# Excerpted records start

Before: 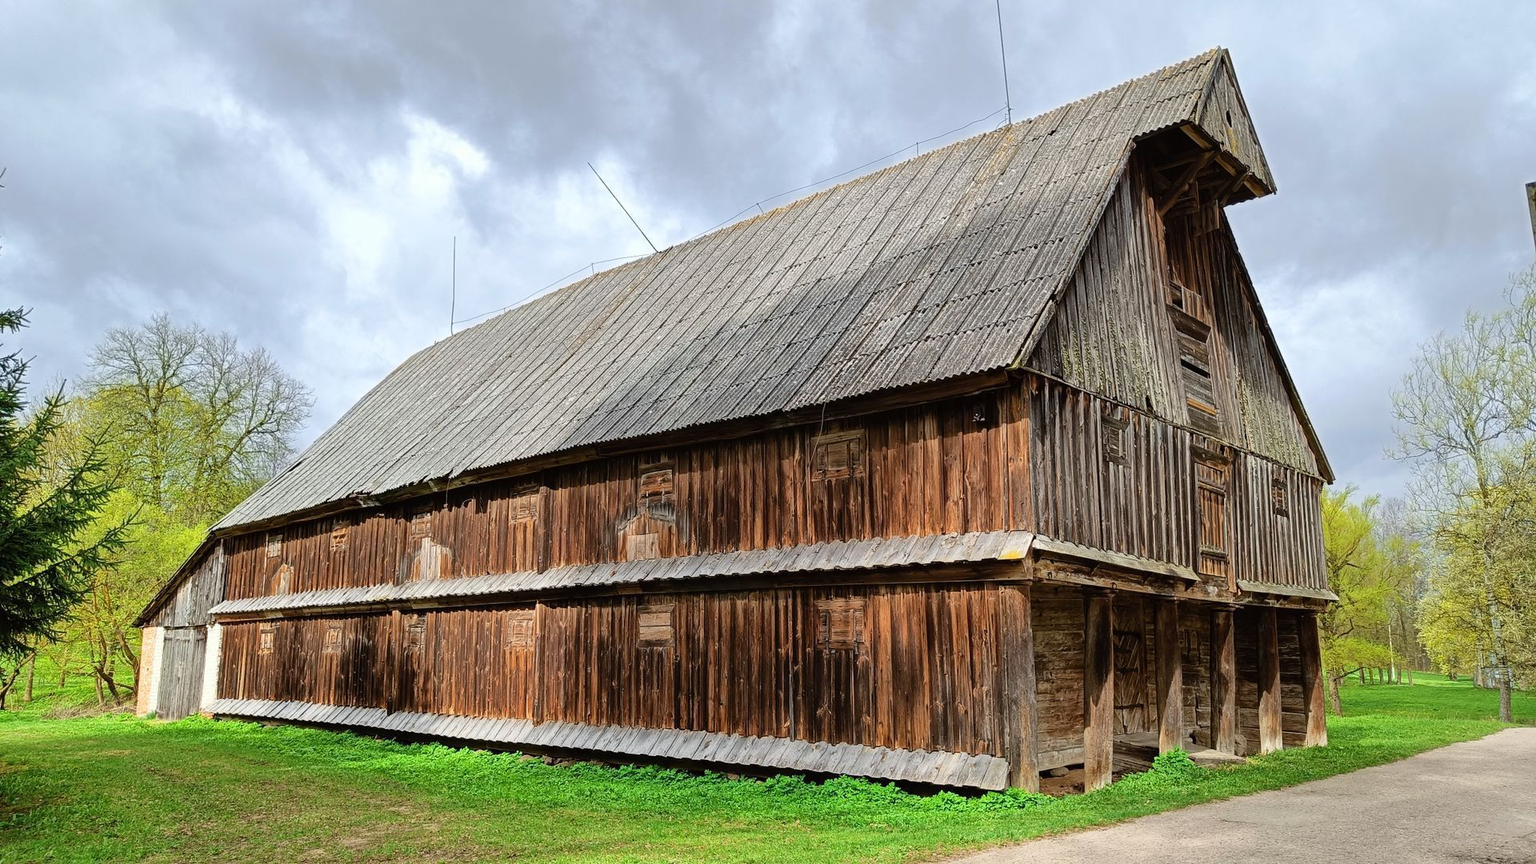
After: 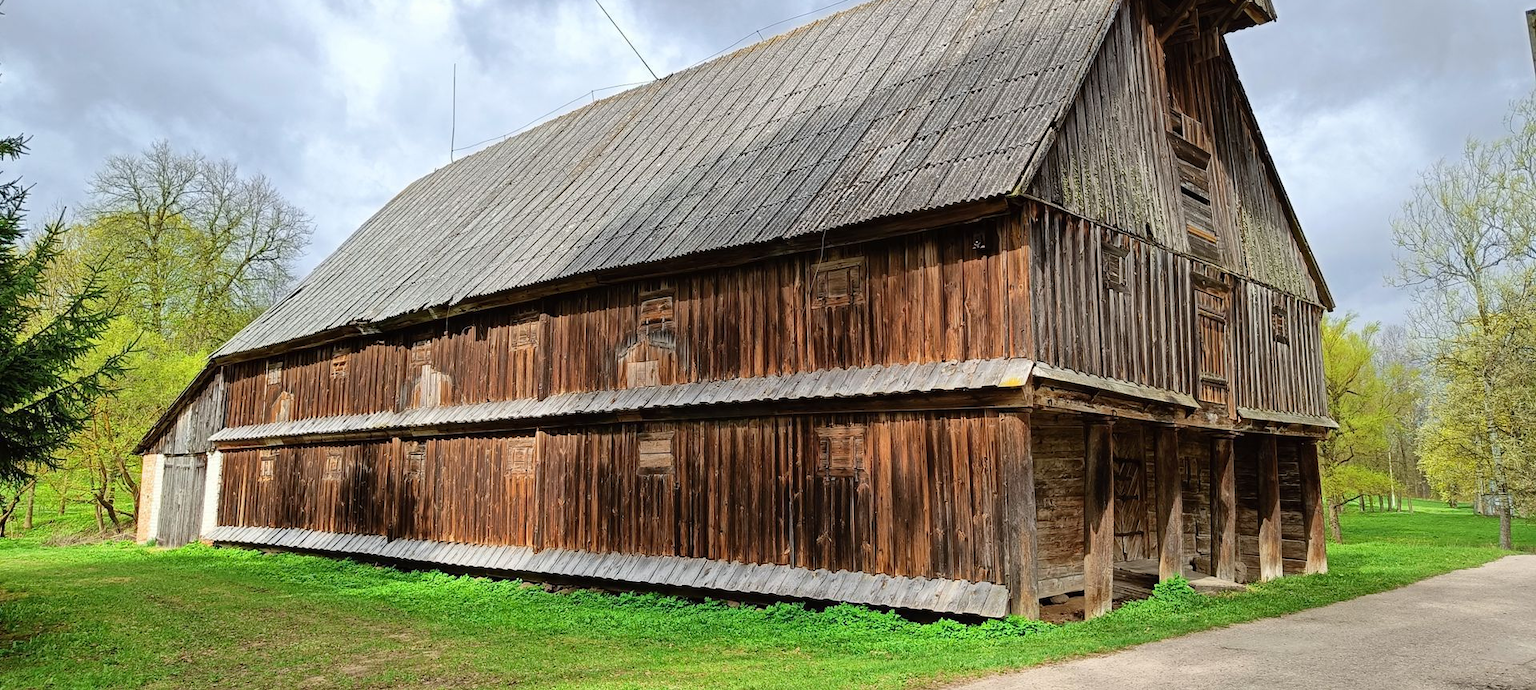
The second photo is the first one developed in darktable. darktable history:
crop and rotate: top 20.01%
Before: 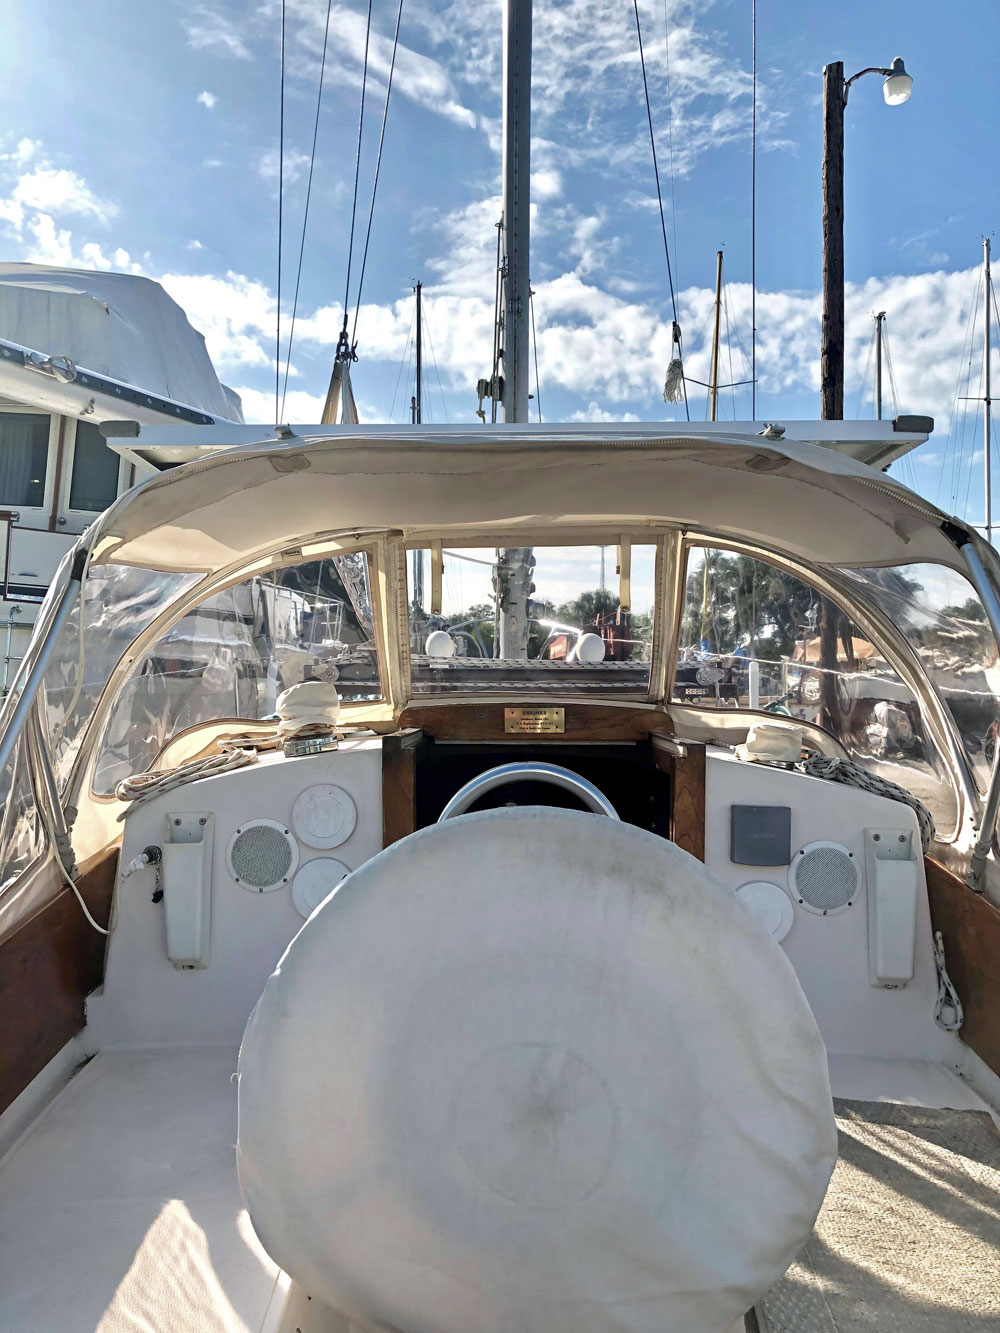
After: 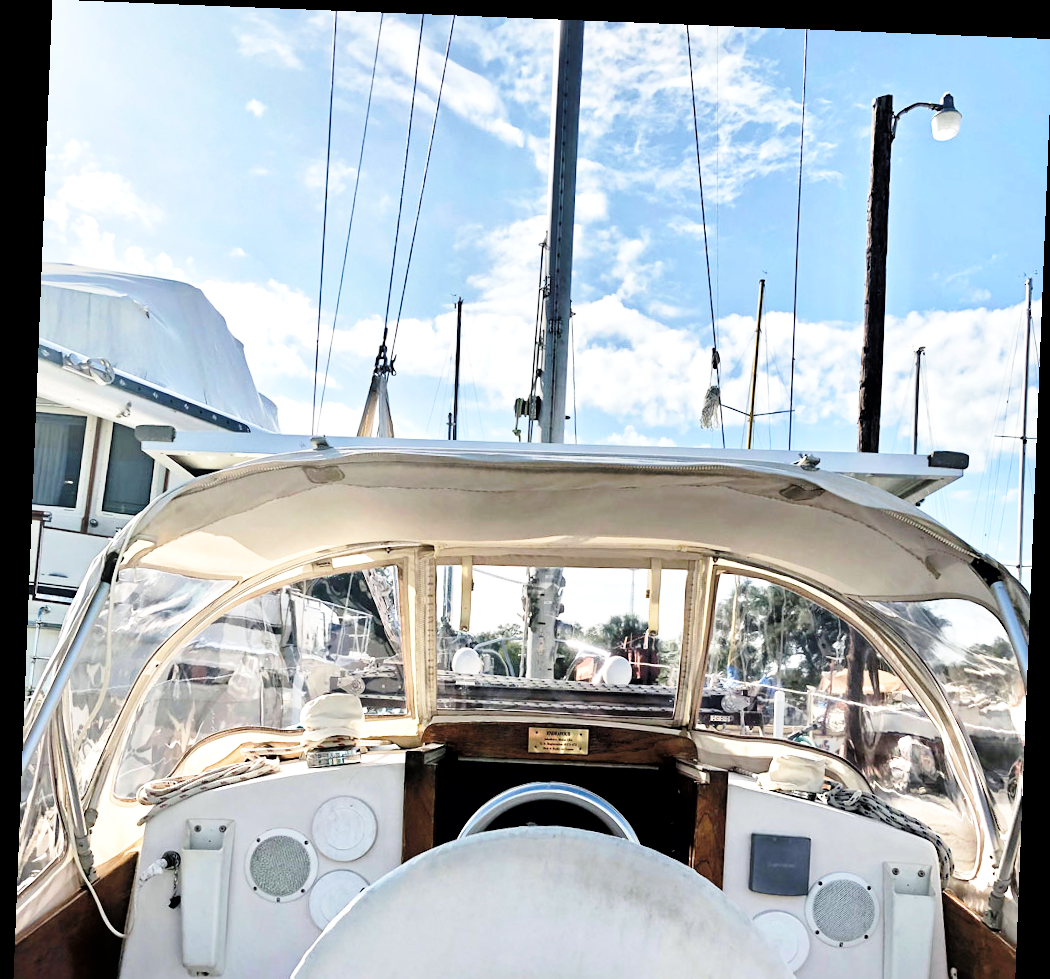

# Excerpted records end

What to work on ->
Copy out every line of text in the material above word for word, leaving the pictures out of your answer.

Task solution ->
Before: 
After: 
The second photo is the first one developed in darktable. darktable history:
crop and rotate: top 20.01%
Before: 
After: 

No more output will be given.